(Stored data)
____________________
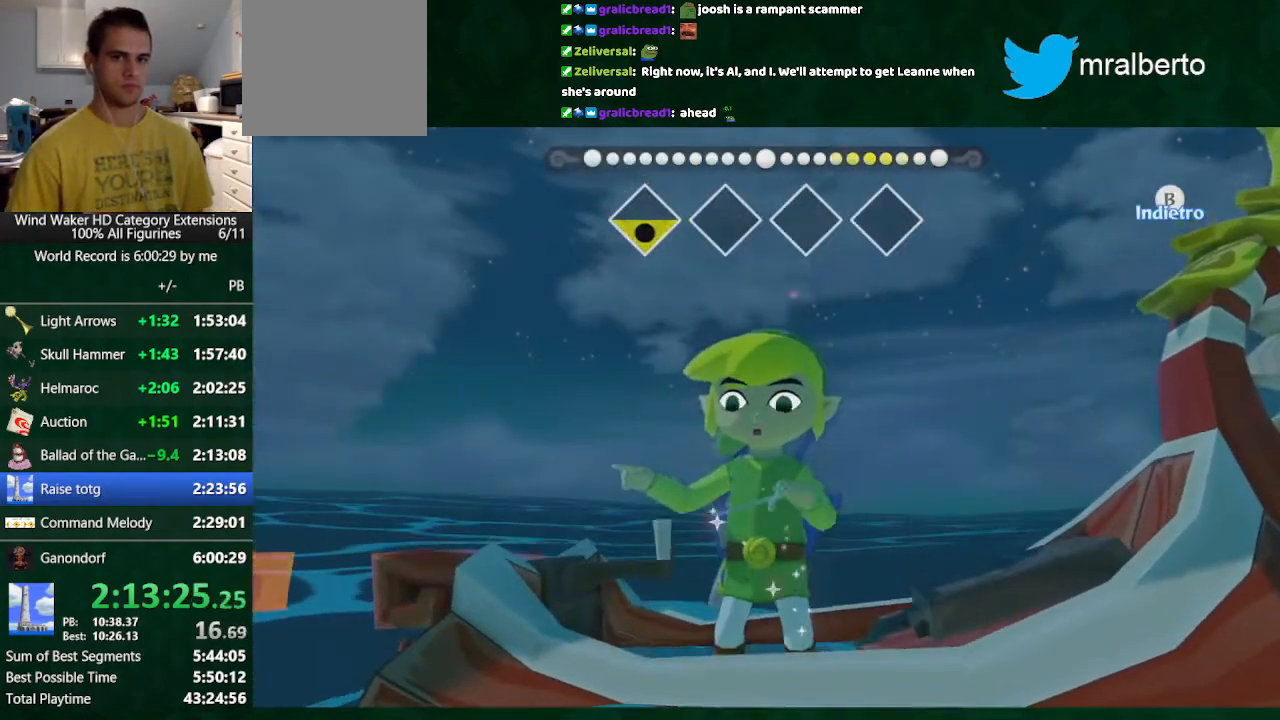
{"buttons": [], "left_stick": "left", "right_stick": "center", "events": [[433, "right_stick", "center"]]}
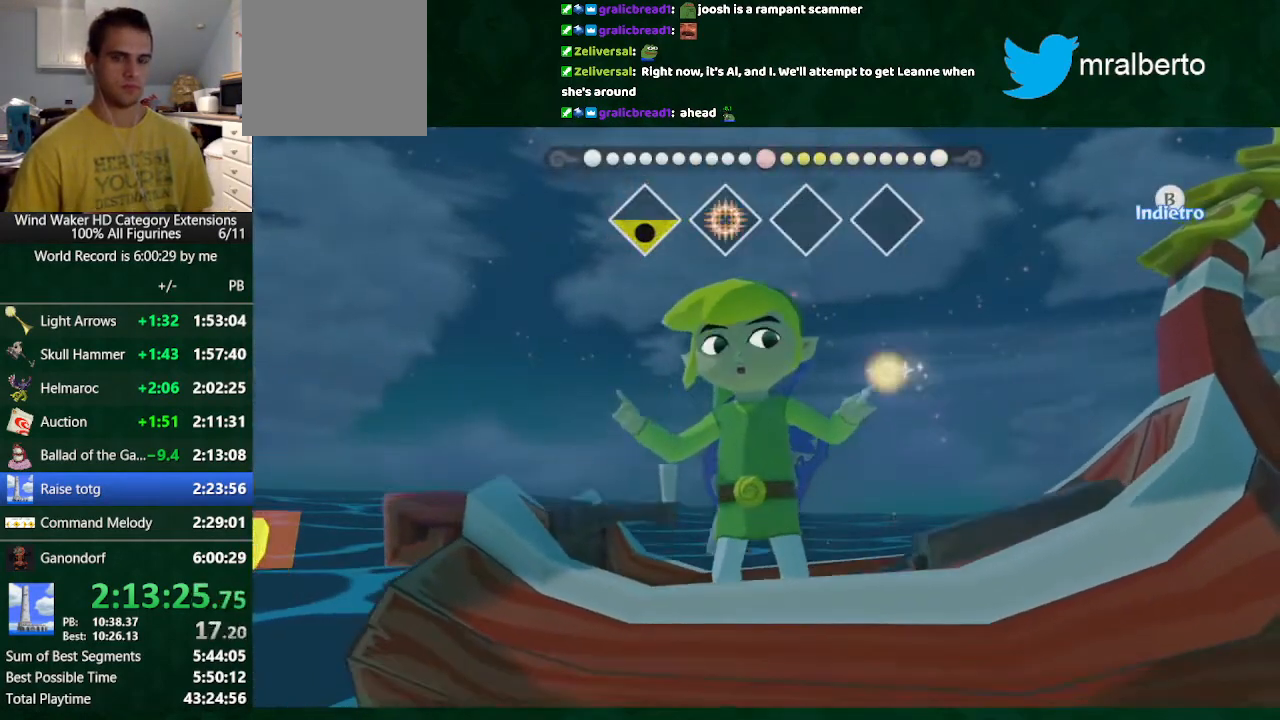
{"buttons": [], "left_stick": "left", "right_stick": "left", "events": [[67, "right_stick", "left"]]}
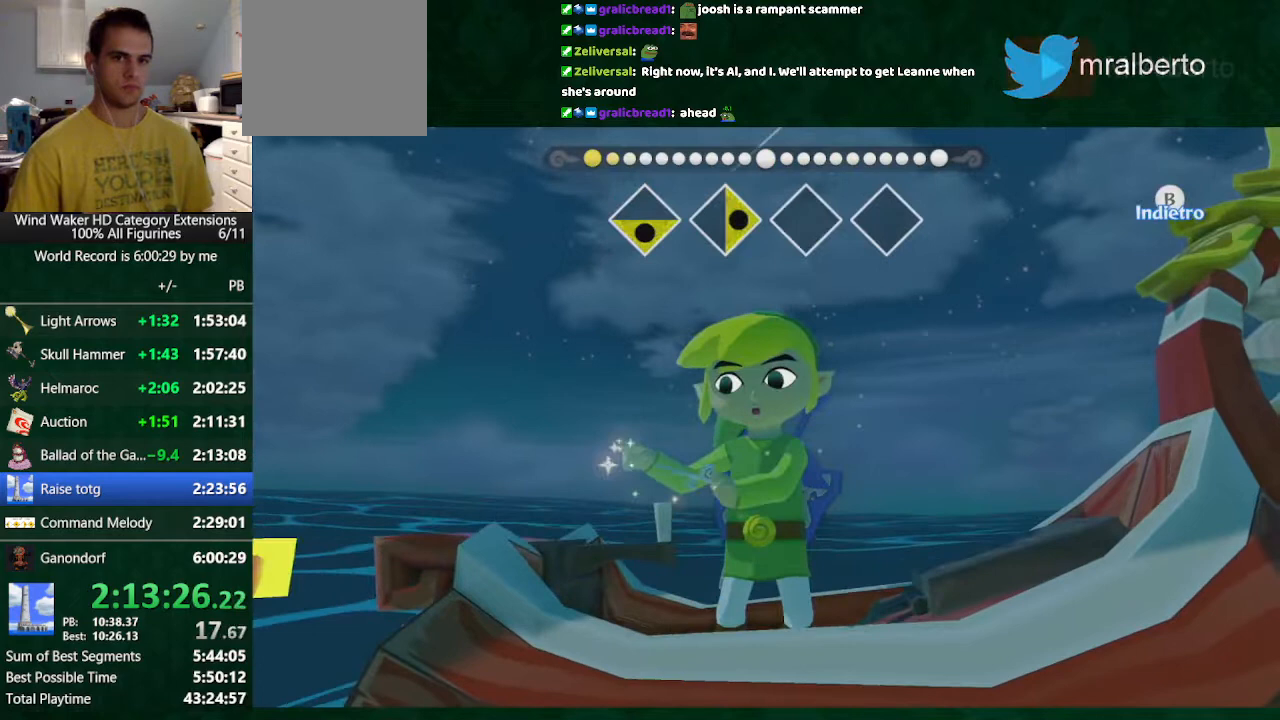
{"buttons": [], "left_stick": "left", "right_stick": "up", "events": [[300, "right_stick", "center"], [467, "right_stick", "up"]]}
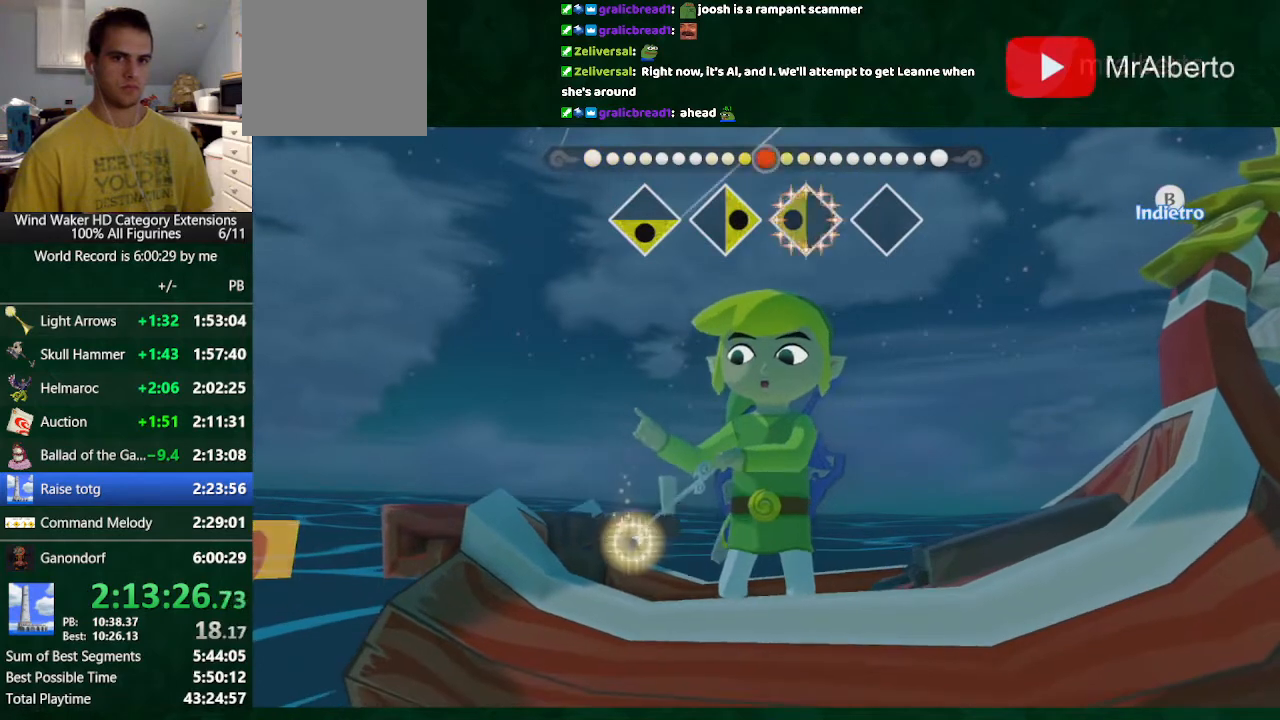
{"buttons": [], "left_stick": "left", "right_stick": "up", "events": []}
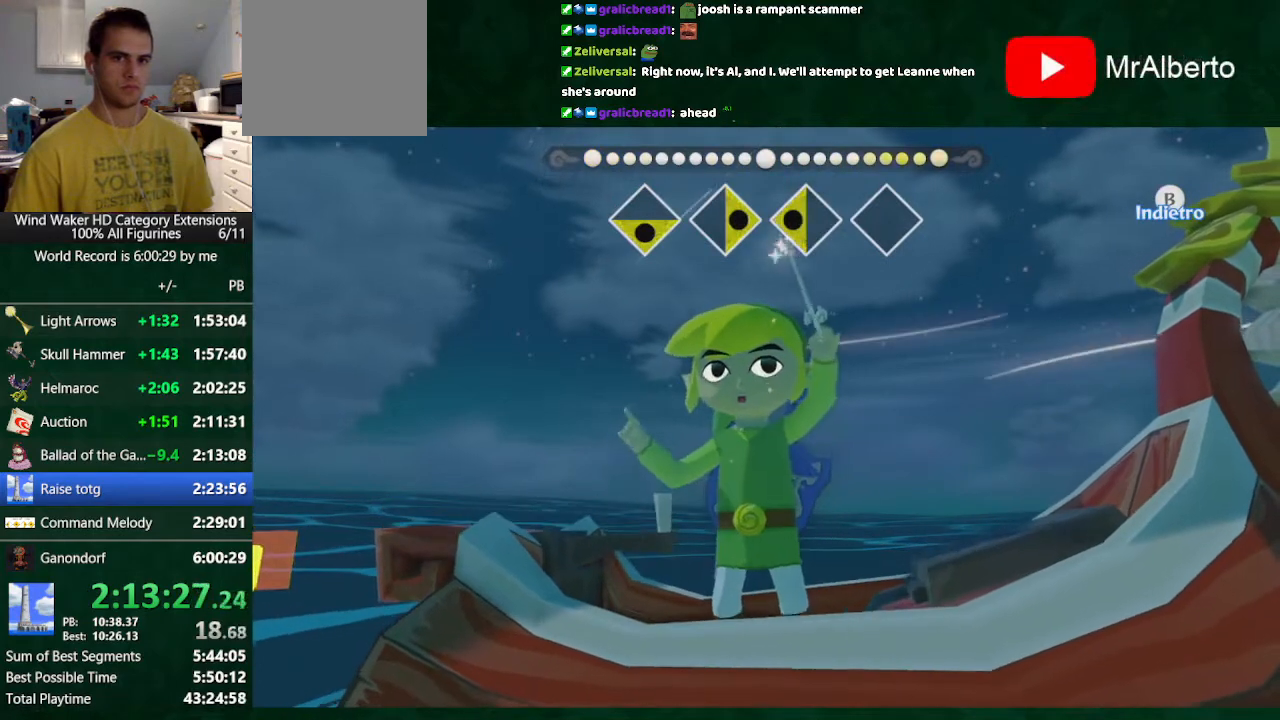
{"buttons": [], "left_stick": "center", "right_stick": "center", "events": [[333, "right_stick", "center"], [433, "left_stick", "center"]]}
____________________
### TASK TO COMPLETE
Once you find the string "center" in a line of the records, copy that line.

### RESULT
{"buttons": [], "left_stick": "left", "right_stick": "center", "events": [[433, "right_stick", "center"]]}
{"buttons": [], "left_stick": "left", "right_stick": "up", "events": [[300, "right_stick", "center"], [467, "right_stick", "up"]]}
{"buttons": [], "left_stick": "center", "right_stick": "center", "events": [[333, "right_stick", "center"], [433, "left_stick", "center"]]}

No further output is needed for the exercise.